Scan the data. Collect each line that contains the word "Ratko".

■ **Stored data entries**
■ ■ ■ ■ ■ ■ ■

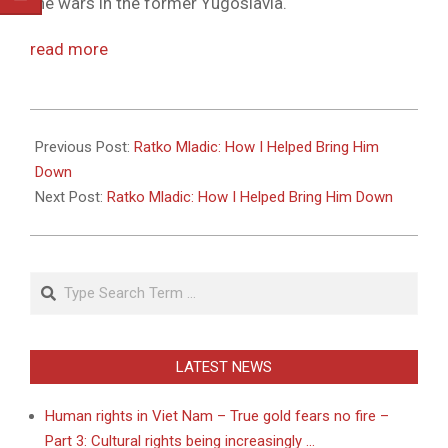
the wars in the former Yugoslavia.
read more
2011-
05-
Previous Post:
Ratko Mladic: How I Helped Bring Him
27
Down
Next Post:
Ratko Mladic: How I Helped Bring Him Down
Search
LATEST NEWS
Human rights in Viet Nam – True gold fears no fire –
Part 3: Cultural rights being increasingly …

■ ■ ■ ■ ■ ■ ■

■ **Answer area**
Ratko Mladic: How I Helped Bring Him
Ratko Mladic: How I Helped Bring Him Down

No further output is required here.